▶ Requirement: Reproduce the records starting at the line that contains "Cookies som v" and ending at the end of the records, substituting "Flere" for "Nogle" and leaving all else unchanged.

▶ Supplied material:

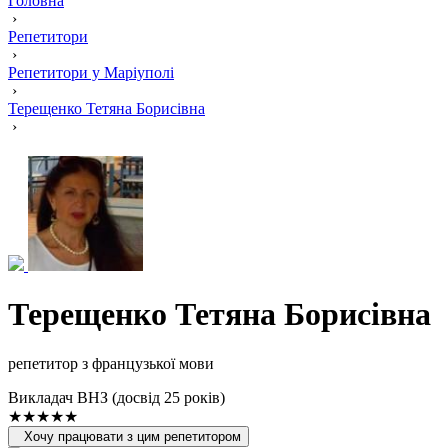
Головна
›
Репетитори
›
Репетитори у Маріуполі
›
Терещенко Тетяна Борисівна
›
Терещенко Тетяна Борисівна
репетитор з французької мови
Викладач ВНЗ (досвід 25 років)
★★★★★
Хочу працювати з цим репетитором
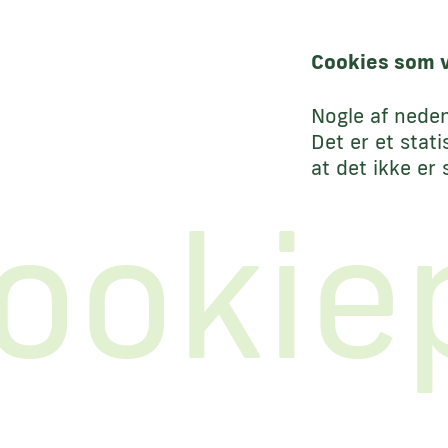
Cookies som v
Nogle af neden
Det er et stat
at det ikke er
ookiep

▶ Answer to the exercise:
Cookies som v
Flere af neden
Det er et stat
at det ikke er
ookiep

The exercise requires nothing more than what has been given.